"Koen, sebaiknya kamu tidak berteman denganku karena aku mudah sekali mencintai lelaki," Sita membuka percakapan di suatu sore yang dipenuhi dengan rintik-rintik hujan yang tipis. Setipis hati Sita yang selalu saja mudah jatuh cinta dengan lelaki yang dekat dengannya.
"Aku tak berniat mencintaimu, Sita. Jadi tak usah kamu mengkhawatirkanku. Kamu pun tahu kalau aku punya kekasih," Koento membalas peringatan Sita sembari mengisap kretek yang sudah separuh terbakar.
"Tetap saja. Aku tak menjamin bahwa nanti kamu tak ada affair denganku. Aku tak mau menjadi peretak hubungan orang lain untuk kesekian kali." Setelah mengucapkan kalimat itu, Sita menolehkan kepalanya untuk melihat reaksi Koento yang duduk persis di sampingnya.
SCROLL TO CONTINUE WITH CONTENT
Koento membalas tatapan Sita. "Sejauh ini aku masih mencintai kekasihku dan sama sekali tak ada ketertarikan padamu, juga tak berniat untuk menjalin hubungan apapun denganmu selain pertemanan."
"Bukan itu masalahnya. Aku yang menjadi titik masalah. Aku belum bisa tidak jatuh cinta pada lelaki yang dekat denganku. Bahkan aku bisa jatuh cinta dengan lebih dari satu laki-laki dalam waktu bersamaan. Bukan aku mudah terkena rayuan. Hanya saja aku mudah sekali jatuh cinta tanpa lelaki itu melakukan banyak hal padaku."
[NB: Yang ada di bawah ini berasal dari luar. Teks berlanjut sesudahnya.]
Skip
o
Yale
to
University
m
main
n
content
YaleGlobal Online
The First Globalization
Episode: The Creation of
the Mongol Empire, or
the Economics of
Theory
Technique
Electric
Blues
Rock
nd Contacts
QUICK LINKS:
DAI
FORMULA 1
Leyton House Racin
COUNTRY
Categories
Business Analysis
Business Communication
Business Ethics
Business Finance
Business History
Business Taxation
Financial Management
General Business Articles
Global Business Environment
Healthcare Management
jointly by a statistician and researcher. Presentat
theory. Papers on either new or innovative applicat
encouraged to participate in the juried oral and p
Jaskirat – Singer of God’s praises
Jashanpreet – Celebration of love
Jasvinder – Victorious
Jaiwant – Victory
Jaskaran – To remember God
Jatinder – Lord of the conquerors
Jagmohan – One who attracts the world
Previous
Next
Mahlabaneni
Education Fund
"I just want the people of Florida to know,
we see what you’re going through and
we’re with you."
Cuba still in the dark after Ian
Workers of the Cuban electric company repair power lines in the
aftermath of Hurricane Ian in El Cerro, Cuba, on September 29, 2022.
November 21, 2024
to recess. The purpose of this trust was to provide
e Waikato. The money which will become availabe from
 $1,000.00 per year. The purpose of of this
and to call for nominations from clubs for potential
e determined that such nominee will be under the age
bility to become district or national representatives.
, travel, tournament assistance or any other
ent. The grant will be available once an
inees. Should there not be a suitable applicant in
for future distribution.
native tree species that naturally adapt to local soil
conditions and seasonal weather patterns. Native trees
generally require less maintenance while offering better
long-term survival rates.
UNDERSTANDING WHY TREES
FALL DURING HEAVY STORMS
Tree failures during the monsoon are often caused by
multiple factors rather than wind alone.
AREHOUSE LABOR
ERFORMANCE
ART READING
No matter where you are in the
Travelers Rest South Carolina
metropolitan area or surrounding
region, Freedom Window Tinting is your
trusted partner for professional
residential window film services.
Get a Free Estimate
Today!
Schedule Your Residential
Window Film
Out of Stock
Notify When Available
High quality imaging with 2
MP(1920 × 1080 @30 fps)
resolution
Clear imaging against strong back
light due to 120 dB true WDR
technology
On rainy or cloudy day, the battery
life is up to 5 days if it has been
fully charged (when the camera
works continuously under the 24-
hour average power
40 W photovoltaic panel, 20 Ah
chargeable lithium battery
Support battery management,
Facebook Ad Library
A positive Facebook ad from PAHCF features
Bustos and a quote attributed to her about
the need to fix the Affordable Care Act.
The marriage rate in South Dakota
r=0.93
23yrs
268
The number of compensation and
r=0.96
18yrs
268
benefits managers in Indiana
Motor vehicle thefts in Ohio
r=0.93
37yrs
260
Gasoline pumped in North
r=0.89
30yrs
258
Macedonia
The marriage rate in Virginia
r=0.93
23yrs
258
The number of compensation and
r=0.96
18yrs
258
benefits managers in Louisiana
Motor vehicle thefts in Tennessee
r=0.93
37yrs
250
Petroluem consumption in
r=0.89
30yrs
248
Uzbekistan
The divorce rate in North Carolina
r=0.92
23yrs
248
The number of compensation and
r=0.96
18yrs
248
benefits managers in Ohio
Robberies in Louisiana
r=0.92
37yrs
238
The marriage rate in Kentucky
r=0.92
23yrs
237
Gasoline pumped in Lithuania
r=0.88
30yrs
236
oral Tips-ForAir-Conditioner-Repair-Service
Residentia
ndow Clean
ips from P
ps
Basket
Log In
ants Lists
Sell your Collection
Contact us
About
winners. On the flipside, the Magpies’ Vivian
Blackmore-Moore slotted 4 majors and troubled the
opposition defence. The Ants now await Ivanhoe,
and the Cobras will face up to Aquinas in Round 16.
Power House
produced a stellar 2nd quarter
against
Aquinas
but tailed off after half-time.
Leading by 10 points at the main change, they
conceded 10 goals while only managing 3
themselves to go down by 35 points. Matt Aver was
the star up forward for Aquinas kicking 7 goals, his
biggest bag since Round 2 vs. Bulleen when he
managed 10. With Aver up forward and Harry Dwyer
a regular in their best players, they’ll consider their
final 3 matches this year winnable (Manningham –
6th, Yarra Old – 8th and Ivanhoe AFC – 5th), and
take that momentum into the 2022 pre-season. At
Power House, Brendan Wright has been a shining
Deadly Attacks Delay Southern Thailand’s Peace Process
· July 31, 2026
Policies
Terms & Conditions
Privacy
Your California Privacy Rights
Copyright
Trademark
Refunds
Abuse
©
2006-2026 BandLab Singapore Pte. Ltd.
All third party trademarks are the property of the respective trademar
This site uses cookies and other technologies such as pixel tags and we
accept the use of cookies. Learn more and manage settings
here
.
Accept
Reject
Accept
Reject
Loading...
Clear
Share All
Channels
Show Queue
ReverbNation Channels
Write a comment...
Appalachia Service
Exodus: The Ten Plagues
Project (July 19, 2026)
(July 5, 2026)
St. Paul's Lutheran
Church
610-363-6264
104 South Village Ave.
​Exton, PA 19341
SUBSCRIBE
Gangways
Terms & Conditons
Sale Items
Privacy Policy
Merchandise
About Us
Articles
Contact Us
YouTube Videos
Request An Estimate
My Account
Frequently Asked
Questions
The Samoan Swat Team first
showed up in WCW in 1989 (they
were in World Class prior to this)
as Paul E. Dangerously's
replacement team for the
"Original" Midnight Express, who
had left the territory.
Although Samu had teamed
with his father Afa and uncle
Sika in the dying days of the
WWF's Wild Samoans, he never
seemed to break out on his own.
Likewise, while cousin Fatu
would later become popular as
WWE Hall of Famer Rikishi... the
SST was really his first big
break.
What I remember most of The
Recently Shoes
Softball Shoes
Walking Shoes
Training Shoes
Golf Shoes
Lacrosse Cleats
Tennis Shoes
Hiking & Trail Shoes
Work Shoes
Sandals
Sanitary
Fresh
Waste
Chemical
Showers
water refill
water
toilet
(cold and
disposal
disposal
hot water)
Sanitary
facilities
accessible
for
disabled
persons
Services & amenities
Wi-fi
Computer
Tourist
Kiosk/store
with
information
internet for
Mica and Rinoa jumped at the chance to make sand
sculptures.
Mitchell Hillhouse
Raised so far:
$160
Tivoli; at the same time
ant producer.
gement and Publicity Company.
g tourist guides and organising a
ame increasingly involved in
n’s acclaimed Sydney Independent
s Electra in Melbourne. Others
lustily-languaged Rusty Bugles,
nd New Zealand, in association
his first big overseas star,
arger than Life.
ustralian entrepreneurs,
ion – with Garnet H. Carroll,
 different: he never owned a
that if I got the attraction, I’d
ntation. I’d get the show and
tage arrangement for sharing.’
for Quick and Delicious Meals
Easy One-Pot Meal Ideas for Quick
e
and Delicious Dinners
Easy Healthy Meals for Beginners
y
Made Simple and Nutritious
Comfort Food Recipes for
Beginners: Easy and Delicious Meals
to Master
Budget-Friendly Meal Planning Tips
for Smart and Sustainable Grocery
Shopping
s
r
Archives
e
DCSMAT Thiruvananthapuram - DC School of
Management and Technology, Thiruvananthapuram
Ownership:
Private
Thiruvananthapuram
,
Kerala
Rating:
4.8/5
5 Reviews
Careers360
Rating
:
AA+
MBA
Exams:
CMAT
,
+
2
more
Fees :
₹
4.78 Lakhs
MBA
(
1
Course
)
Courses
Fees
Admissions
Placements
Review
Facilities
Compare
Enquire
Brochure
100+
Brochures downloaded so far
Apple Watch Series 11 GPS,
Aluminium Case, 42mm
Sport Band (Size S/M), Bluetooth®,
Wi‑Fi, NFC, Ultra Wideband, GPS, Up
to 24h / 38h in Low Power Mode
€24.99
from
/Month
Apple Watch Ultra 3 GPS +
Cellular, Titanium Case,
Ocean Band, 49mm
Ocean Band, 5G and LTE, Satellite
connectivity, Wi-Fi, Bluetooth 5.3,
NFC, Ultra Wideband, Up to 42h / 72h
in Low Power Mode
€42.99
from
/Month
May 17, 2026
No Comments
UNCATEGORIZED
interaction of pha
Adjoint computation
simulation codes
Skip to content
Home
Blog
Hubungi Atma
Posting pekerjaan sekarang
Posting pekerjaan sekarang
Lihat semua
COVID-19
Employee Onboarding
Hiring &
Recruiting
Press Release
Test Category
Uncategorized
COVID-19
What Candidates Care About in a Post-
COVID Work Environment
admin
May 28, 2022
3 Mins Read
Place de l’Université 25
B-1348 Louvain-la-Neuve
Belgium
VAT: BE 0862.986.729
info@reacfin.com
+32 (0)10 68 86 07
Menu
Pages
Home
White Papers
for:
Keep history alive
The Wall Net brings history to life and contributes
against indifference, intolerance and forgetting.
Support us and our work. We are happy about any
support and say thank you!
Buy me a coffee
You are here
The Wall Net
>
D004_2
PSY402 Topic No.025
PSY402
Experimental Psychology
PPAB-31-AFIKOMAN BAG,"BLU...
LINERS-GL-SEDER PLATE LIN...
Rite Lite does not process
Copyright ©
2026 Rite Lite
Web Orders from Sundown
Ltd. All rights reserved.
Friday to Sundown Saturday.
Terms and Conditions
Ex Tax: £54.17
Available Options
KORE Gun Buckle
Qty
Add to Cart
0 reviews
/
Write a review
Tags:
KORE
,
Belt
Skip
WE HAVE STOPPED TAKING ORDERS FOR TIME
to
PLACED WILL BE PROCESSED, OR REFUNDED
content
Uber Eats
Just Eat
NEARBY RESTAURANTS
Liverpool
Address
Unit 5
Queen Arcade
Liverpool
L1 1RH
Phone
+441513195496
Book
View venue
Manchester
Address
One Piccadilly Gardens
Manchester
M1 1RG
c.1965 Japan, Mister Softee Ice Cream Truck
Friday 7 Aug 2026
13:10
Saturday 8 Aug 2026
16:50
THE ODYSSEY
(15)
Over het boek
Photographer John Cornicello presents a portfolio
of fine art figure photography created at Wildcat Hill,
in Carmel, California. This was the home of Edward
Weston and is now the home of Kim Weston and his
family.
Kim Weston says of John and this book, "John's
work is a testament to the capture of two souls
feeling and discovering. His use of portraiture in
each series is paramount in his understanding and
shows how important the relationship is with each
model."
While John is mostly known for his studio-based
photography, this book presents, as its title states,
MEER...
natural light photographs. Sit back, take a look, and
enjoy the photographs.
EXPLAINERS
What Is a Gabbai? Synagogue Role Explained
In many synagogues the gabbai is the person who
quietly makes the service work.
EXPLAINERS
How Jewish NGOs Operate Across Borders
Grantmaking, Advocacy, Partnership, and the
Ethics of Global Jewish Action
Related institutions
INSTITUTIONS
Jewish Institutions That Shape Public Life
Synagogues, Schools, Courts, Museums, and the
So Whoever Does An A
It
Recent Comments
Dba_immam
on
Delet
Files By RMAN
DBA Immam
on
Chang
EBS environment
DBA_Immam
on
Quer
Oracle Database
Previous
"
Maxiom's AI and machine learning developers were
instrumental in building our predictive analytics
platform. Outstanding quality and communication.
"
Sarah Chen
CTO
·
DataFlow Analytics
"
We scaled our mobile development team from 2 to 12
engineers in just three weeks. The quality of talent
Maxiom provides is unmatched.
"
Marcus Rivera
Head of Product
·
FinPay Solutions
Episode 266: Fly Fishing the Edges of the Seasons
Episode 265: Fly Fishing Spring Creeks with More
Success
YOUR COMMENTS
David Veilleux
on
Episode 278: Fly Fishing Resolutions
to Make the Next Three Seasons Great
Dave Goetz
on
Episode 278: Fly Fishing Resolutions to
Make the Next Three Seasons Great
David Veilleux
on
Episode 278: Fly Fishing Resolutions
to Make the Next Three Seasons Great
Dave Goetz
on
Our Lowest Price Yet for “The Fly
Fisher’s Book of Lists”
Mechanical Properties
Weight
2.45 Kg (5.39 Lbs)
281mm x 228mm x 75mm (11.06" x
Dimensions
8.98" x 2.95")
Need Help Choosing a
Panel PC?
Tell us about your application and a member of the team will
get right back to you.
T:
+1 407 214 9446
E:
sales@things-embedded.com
Sita pernah mencintai Bagas yang hanya duduk diam di suatu sudut kota. Sita melihat bibir Bagas yang sedang mengembuskan asap rokok. Bibir bawahnya maju setengah senti, bibir atas mengatup dengan menyisakan sedikit rongga untuk asap rokok yang keluar dari mulutnya. Belum sampai menghilang asap itu, perasaan cinta menembus relung hati Sita.
Sita mengenal Bagas sebagai teman mengobrol yang asyik. Bagas yang pemarah, terkadang semena-mena dengan Sita, tak mempertimbangkan perasaannya, memanfaatkan perasaan Sita demi kepentingannya, hingga membuat Sita terpuruk sampai tak ingin hidup. Namun, Sita tetap mencintainya.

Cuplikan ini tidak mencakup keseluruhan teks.